Post by Zilarrezko »

Indeed, it's not an easy concept to learn, and it's like walking through a corridor since learning Lua, the table concepts were like a room where it took me time to examen the floors, decorations and surroundings. Now OOP and it's relatives are like the open world, I can't seem to grasp it when I read about it, watch it, hear it, given it, or even experience it; it's severely frustrating. I feel a personal taboo when contemplating the use of other's libraries.
qwook wrote:and in just about 3 hours they get their first game up and running in LÖVE.
I'm trying to do something much bigger, it'll take me years til version 1.0. I'm not trying to build a game I want as fast as possible. But rather learn Lua so I don't have to ask questions, and learn programming in general so when I get into college next year and take computer science I'll have an advantage in most concepts (take stress now and not later right?).

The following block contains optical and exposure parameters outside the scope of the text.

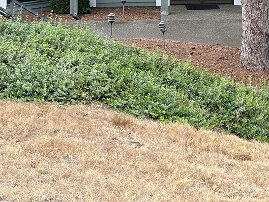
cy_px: -74
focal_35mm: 76
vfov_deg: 17.9
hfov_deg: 25.2
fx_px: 591
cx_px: 218
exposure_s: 1/317
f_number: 1.5
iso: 50
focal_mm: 5.7
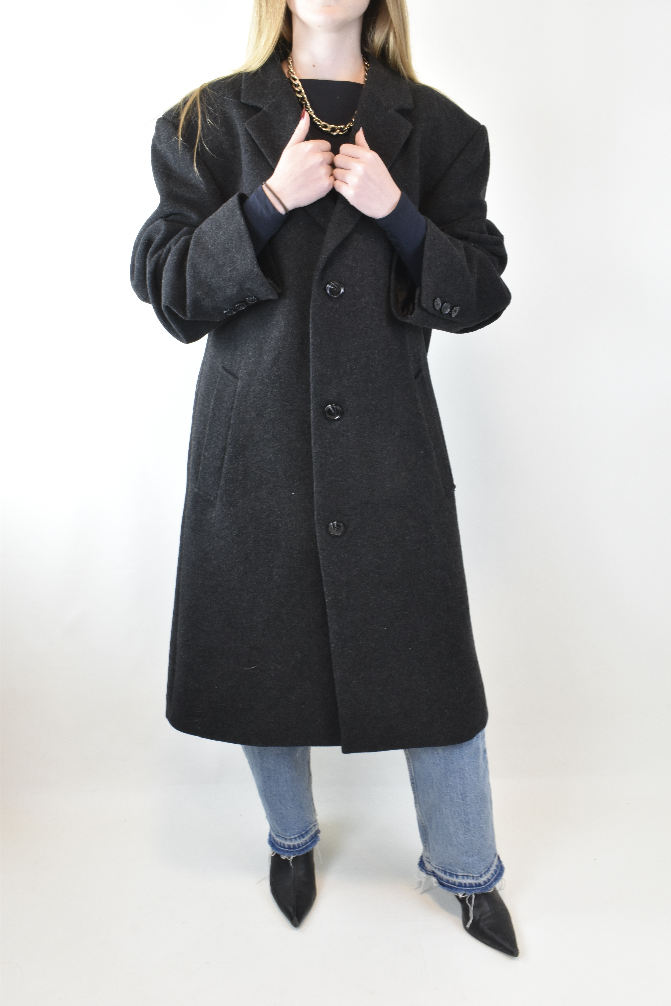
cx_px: 336
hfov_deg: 40.0
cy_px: 503
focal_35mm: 33
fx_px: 923
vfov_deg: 57.2
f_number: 13
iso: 1000
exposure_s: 1/15
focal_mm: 22
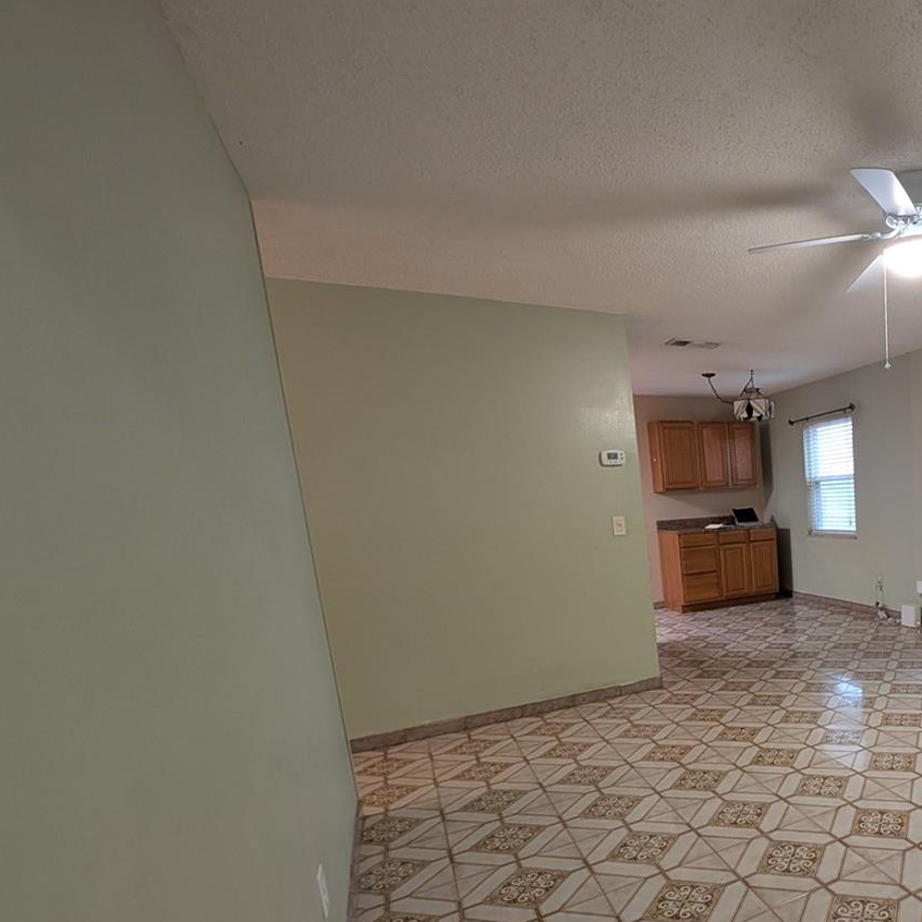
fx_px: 603
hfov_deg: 64.2
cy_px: 605
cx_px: 804
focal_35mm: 20
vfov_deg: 72.9
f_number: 1.95
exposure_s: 1/24
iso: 323
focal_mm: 2.23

I've looked at several tutorials on OOP and look at about 3 libraries and followed along on a couple and I still don't feel I've even scraped it enough to use it, just a couple posts ago I couldn't write a map class worth crap. Still can't either...
qwook wrote:Metatables aren't something you should really dabble with unless you're extremely good at Lua. I didn't need metatables when I first started out in Lua, but I eventually got to learning it when I needed more advanced structures.
I guess I'm not that good at Lua, probably because all the tutorials I look at don't even have all the information or their explanations are sub par to crap. No tutorial I saw had the second argument for table.insert. Even the love wiki doesn't list out the set type of arguments for a good portion of their functions.